Pour créer la lumière, il faut de l’ombre. Pour fabriquer l’Amérique, il faut un ennemi.

Publicité pour le "race movie" The Homesteader (1919)   (source)


Hollywood est une fiction. Et comme toutes les fictions, elle est multiple, changeante, sincère, mensongère. Mécanique décuplée à la fluidité carnassière, elle recèle aussi des gouffres, des fêlures, des arythmies. Entre ses strates rutilantes macèrent des appétits meurtris, marécages épais dans lesquels s'engluent les martyrs du succès. Foudroyés en plein vol, ceux-ci s'abîment dans la plus amère des damnations : l'oubli. (p. 7)

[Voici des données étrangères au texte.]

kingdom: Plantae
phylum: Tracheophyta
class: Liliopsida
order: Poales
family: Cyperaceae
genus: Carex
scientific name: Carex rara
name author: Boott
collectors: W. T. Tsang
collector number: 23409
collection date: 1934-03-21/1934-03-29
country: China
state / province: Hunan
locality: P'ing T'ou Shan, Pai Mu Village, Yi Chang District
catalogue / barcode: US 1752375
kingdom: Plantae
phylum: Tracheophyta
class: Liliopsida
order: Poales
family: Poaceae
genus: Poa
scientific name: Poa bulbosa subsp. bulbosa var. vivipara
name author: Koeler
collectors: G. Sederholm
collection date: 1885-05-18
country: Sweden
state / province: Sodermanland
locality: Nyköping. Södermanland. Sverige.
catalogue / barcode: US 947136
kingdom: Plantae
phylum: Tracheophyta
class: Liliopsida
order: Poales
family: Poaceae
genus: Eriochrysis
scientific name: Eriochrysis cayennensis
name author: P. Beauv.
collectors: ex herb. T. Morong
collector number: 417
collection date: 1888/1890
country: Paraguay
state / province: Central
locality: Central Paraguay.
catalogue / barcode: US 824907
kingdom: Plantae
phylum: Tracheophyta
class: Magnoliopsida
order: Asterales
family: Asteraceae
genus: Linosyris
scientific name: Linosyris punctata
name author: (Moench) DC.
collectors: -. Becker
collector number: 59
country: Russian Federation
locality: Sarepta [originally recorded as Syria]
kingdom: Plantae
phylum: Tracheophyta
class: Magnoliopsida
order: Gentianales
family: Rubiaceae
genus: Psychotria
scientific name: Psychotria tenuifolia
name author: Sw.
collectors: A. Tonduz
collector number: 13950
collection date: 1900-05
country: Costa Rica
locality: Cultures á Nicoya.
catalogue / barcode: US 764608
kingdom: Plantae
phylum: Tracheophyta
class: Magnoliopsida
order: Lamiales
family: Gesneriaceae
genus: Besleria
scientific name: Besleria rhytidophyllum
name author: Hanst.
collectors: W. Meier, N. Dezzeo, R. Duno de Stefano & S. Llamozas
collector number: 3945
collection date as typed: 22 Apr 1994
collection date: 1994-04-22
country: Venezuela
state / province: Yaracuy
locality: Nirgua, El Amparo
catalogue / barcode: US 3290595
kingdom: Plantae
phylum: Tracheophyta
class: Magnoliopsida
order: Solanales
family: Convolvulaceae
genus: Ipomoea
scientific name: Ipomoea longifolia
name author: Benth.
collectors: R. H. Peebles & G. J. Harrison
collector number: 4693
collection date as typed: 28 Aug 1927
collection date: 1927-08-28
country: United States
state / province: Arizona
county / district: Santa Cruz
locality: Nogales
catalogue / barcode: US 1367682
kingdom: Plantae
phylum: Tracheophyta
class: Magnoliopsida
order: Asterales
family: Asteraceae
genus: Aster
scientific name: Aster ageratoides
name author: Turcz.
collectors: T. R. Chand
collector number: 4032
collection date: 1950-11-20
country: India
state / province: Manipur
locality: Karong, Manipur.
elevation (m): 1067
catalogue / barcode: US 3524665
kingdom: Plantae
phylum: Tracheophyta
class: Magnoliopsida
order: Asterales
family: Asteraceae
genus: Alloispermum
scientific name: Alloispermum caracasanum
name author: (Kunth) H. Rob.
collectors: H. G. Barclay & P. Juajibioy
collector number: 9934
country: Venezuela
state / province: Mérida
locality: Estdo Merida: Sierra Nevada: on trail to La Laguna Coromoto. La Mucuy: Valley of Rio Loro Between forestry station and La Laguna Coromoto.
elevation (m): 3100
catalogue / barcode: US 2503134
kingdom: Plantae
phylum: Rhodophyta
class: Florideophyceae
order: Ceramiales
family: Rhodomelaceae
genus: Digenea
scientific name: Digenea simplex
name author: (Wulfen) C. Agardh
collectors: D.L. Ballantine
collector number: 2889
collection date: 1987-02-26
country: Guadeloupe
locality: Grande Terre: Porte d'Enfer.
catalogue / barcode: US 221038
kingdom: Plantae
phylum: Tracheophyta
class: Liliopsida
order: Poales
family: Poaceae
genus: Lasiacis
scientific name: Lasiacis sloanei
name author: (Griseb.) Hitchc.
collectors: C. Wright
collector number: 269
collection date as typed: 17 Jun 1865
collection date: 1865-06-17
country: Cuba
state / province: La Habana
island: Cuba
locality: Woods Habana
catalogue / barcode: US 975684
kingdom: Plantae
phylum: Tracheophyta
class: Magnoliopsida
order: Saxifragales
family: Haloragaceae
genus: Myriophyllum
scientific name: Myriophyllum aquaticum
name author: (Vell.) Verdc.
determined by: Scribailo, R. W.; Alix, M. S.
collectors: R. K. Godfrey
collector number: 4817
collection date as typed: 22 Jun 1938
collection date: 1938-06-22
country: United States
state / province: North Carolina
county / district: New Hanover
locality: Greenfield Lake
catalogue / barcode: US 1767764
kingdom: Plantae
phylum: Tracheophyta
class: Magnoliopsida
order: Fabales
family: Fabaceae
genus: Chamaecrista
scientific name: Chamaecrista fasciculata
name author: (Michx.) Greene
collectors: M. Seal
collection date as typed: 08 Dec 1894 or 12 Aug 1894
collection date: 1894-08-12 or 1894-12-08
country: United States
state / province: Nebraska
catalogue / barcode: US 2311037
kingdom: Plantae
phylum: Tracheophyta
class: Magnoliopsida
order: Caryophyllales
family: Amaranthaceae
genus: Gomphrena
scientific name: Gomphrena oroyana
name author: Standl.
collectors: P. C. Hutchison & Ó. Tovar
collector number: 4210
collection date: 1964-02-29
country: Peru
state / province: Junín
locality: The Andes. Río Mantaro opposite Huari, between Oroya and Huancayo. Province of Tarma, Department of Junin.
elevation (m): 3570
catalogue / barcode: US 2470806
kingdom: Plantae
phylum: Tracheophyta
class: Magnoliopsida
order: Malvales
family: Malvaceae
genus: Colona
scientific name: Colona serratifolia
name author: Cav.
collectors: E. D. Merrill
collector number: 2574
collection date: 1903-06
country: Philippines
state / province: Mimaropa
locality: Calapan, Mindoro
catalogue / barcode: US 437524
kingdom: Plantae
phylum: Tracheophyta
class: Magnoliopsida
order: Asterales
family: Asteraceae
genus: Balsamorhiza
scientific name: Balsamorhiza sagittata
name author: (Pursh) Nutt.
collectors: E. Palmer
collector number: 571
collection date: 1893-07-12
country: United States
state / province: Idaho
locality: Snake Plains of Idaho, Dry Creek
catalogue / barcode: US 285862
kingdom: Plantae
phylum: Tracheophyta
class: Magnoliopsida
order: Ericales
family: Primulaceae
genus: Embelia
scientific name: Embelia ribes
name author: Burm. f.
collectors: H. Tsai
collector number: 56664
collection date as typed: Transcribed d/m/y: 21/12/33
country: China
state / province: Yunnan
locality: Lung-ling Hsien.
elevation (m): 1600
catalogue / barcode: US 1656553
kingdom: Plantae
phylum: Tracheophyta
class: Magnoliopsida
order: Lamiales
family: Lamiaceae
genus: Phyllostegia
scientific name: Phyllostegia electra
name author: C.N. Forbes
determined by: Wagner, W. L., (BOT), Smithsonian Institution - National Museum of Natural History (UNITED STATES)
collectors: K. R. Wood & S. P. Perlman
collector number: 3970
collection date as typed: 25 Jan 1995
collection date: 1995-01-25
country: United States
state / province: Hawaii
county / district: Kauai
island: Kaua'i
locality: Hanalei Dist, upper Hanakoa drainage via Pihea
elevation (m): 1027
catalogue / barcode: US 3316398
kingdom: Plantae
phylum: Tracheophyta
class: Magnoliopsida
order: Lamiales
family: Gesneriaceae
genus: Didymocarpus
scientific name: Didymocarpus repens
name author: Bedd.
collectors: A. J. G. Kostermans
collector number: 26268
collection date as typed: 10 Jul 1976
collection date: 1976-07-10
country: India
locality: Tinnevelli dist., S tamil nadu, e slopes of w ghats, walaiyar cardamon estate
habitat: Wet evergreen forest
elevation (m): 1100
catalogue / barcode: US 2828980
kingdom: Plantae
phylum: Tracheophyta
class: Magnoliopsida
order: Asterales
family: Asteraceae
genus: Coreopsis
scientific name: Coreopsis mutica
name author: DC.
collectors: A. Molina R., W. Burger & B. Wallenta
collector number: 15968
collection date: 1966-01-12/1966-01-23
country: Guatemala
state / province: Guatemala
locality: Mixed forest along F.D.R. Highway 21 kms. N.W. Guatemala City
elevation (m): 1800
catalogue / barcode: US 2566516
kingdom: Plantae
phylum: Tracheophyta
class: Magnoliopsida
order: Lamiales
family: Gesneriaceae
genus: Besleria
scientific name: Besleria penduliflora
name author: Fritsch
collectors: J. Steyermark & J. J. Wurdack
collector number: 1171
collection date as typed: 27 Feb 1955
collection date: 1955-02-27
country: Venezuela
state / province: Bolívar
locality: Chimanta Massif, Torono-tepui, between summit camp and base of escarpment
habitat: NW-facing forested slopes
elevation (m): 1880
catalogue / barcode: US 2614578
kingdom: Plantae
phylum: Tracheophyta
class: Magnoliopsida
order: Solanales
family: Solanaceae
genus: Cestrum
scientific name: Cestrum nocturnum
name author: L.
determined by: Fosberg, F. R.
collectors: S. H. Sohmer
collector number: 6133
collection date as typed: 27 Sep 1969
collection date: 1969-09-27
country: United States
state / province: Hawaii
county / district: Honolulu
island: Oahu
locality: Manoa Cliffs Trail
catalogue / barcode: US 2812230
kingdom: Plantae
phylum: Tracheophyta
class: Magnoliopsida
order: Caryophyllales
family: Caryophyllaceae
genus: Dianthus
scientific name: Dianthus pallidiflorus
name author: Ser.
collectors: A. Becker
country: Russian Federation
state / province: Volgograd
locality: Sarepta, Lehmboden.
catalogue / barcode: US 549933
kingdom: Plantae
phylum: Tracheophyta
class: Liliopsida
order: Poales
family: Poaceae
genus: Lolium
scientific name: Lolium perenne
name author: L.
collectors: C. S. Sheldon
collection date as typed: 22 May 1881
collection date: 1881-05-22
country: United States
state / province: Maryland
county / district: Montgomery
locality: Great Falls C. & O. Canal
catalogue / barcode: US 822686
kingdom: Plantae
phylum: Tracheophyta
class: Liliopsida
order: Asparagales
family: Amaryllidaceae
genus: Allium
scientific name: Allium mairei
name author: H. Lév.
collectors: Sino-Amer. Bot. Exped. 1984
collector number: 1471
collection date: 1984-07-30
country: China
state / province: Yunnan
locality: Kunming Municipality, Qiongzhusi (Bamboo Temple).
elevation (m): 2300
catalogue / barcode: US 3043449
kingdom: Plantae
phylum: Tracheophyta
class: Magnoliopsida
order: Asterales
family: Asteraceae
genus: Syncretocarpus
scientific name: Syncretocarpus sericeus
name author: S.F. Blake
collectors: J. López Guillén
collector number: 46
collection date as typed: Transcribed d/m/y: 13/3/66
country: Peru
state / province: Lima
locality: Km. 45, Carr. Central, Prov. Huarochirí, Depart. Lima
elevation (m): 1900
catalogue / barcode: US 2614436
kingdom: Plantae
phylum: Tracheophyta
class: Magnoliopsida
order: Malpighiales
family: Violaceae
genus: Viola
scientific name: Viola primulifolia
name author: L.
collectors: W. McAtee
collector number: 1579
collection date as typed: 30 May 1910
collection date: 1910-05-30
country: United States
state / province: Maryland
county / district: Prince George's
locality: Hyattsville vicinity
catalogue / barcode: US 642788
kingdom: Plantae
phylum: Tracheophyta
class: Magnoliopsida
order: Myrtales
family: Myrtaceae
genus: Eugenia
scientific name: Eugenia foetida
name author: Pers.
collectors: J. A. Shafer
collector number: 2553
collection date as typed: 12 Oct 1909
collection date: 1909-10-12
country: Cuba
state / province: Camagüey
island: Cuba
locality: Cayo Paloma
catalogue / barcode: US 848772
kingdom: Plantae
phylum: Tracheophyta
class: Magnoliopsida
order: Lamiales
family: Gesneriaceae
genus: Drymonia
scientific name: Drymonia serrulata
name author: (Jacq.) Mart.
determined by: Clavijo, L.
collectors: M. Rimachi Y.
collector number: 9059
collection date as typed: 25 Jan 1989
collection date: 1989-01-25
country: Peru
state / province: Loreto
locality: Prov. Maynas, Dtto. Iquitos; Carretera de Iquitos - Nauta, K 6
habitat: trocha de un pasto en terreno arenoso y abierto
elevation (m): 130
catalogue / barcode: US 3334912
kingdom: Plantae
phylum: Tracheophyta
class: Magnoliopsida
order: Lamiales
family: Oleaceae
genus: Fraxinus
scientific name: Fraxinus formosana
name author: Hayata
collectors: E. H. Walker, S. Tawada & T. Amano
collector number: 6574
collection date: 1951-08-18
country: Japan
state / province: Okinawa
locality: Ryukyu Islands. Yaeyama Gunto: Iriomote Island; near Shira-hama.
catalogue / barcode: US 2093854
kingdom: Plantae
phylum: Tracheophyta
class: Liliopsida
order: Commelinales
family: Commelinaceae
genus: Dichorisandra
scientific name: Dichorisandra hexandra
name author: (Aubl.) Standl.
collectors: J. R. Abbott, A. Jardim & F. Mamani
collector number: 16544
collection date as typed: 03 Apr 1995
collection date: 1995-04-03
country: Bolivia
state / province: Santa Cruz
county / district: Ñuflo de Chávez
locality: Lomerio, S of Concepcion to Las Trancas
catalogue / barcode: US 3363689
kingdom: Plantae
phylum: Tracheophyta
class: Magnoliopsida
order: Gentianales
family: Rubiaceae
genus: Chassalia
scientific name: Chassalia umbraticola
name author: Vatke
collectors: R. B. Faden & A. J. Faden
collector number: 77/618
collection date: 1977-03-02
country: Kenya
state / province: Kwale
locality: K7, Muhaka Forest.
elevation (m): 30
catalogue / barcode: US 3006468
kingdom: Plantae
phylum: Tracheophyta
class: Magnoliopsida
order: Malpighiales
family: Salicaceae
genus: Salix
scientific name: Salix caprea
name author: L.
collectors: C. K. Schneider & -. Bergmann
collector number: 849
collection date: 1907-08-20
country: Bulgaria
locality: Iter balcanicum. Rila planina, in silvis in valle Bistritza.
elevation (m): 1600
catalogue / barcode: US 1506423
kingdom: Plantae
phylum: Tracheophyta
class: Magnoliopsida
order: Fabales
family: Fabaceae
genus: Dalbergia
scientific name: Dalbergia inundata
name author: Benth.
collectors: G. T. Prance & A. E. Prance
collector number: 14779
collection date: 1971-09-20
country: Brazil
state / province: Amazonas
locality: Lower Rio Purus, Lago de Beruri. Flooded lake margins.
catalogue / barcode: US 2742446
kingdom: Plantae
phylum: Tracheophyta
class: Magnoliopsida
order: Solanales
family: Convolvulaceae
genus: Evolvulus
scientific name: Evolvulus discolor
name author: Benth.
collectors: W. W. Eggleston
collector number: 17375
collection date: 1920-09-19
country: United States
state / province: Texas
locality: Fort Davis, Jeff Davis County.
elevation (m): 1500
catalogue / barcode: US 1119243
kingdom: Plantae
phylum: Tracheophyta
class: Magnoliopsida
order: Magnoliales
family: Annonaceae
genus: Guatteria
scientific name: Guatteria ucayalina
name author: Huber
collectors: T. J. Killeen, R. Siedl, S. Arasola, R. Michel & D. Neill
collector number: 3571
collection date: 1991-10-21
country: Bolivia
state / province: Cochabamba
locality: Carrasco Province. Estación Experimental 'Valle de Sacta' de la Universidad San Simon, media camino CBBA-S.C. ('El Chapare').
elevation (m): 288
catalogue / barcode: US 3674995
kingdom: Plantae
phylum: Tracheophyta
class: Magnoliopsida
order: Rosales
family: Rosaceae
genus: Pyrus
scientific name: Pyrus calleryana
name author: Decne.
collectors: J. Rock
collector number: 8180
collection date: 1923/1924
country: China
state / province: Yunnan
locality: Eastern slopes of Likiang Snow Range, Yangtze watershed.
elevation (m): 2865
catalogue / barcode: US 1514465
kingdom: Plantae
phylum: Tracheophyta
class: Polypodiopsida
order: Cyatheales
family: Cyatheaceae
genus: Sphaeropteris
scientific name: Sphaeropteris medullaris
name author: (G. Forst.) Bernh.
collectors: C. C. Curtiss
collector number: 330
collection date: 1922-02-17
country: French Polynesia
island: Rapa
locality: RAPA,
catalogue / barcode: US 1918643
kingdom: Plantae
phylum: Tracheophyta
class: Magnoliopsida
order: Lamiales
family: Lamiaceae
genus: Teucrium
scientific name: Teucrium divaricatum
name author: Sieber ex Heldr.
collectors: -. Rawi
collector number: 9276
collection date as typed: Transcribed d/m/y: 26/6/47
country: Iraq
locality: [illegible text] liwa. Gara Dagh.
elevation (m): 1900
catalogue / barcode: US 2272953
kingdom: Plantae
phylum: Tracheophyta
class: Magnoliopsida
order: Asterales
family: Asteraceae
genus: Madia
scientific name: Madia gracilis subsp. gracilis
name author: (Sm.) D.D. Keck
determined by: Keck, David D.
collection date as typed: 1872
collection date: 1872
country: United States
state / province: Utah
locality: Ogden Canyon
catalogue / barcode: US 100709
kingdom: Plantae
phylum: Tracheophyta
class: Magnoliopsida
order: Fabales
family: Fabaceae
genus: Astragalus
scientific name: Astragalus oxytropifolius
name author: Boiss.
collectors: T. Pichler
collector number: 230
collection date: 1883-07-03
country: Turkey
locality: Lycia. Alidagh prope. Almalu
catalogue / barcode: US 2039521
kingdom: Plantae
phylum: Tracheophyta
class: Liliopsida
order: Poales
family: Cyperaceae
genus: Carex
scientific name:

- Quand je regarde ça, j’ai envie d’être un cow-boy, pas un indien. C’est horrible.
- Le pouvoir des images, Maximus. L’emprise insidieuse des récits.
- Vous en savez quelque chose, père Magnani. Toutes ces histoires saintes que vous nous racontez, c’est pareil.
(p. 18)

Le cinéma est un instrument malléable, Maximus. Il se plie à n'importe quel dogme. (p. 19)

- Dans les premiers films que j’ai tournés, au temps du muet, les indiens étaient montrés comme des sages. Ensuite, la grande crise a fait de nous des barbares de fiction…
- C’est comme ça que l’homme blanc raconte ses histoires et devient un héros.
(p. 28)

- Nous serons toujours les sauvages, les démons qu'ils ont spoliés. Ils nous donnent le sale rôle mais ils ont mauvaise conscience.
- Nous colonisons une partie de leur tête. Nous sommes leurs culpabilités, leurs fantômes.
- Aujourd’hui, nous sommes leur utopie.
(p. 29)

[Lana Turner] La MGM a des yeux partout. Elle te surveille, te dresse, te torture à coups de régime et de bistouri, change ton nom et ton passé, te veut sexy à l'écran mais chaste comme une nonne dans la vraie vie. Quand tu signes avec la MGM, tu lui appartiens. Moi, je suis une nègre de studio. (p. 44)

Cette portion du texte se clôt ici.